Once you consult your GP or gynaecologist about getting an abortion, they will refer you to the counselling service. Women below 16 have to be counselled at the Health Promotion Board Counselling Centre (rape victims are exempted from this). Also, women who are mentally disabled need a psychiatrist to certify that continuing the pregnancy would be harmful to the mother, before an abortion is done.
There is also a compulsory cooling-off period. After receiving counselling, women need to wait at least 48 hours before consenting to an abortion, if she wishes to proceed. The procedure cannot be done less than 48 hours after counselling.
Women who terminate their pregnancy are required to sign a declaration of marital status, educational level and number of living children. A register is kept by the Ministry of Health with their name, date of procedure and method of termination.
Medical professionals and institutions are legally obliged to keep details of the abortion procedure confidential to protect the privacy of the patient. They may disclose the details of the abortion procedure only if she expressly consents to such disclosure.
Anyone who breaches this confidentiality requirement can be fined up to $2,000 and/or jailed up to 12 months. There is no confidentiality requirement for girls below 14 as it is considered as a case of statutory rape.
Patients need to undergo post-abortion counselling too. This takes place on the day of the procedure. Some patients may be asked to return for a check-up a week after the procedure. And some doctors may advise women not to have sex for up to two weeks after the abortion.

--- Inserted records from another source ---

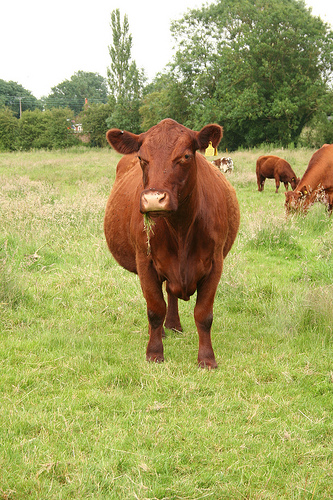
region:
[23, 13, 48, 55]
white clouds in blue sky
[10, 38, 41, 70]
white clouds in blue sky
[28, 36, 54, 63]
white clouds in blue sky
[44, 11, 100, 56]
white clouds in blue sky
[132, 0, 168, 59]
white clouds in blue sky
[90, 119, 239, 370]
dark brown cow in field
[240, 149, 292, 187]
dark brown cow in field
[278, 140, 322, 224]
dark brown cow in field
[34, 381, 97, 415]
short green and yellow grass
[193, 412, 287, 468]
short green and yellow grass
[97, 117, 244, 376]
brown cow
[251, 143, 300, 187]
brown cow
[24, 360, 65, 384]
short yellow and green grass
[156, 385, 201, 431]
short yellow and green grass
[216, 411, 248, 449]
short yellow and green grass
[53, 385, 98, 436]
short yellow and green grass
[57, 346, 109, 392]
short yellow and green grass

What does the procedure itself involve?
There are two types of abortion procedures – medical and surgical.
This can be an option for early-stage pregnancies, usually less than 8 weeks, and no surgery or anaesthetic is needed. Your doctor gives you an ‘abortion pill’ (Misoprostol) to induce abortion. It opens up the neck of the womb to contract the uterus and expel the pregnancy tissue through bleeding from the womb.
It feels similar to a heavy menstrual period and the whole process lasts a few days, or even weeks in some cases. Common side effects include abdominal cramps, fever, chills, diarrhoea and nausea. It is crucial to attend follow-up appointments with your doctor so they can check via ultrasounds that all the pregnancy tissue has been expelled.

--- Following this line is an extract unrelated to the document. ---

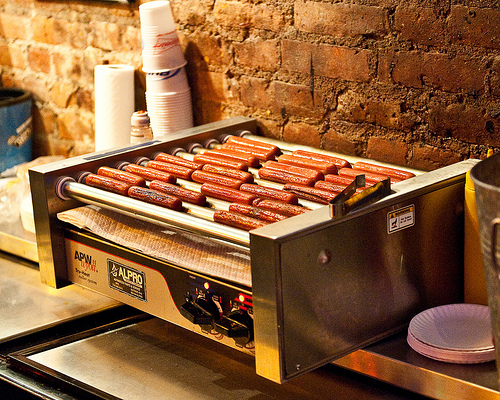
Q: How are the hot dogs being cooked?
A: On a hot dog roller grill.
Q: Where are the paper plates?
A: To the right of the roaster on a counter.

One method is vacuum aspiration. Medication is used to dilate the cervix and a cannula (thin tube) is passed through it, into the uterus. Vacuum suction is then used to extract the pregnancy tissue.
In dilation and curettage (D&C), an instrument is used to manually dilate the cervix, and the pregnancy tissue is scraped away from the uterus lining using a curette.
Abortions are day-surgery procedures so you’ll be able to able to go home after a short period of observation. Follow-up appointments are required. When done in the first trimester by a qualified medical professional, surgical abortions are very safe procedures.
A second-trimester abortion is more complicated and you’ll be required to stay in the hospital for a day or two. The further along in a pregnancy an abortion is performed, the higher the risk of complications.
Where can I get an abortion?
There are three public hospitals that perform abortions:
♦ KK Women’s and Children’s Hospital (KKH)
♦ Singapore General Hospital (SGH)
♦ National University Hospital (NUH).
Many private clinics perform abortions too. They generally cost more but the waiting times are usually shorter.
Abortions in Singapore cost between $800 and $5,000. You can withdraw $1,500 to $1,650 as part of the MediSave Maternity Package, depending on the complexity of your procedure.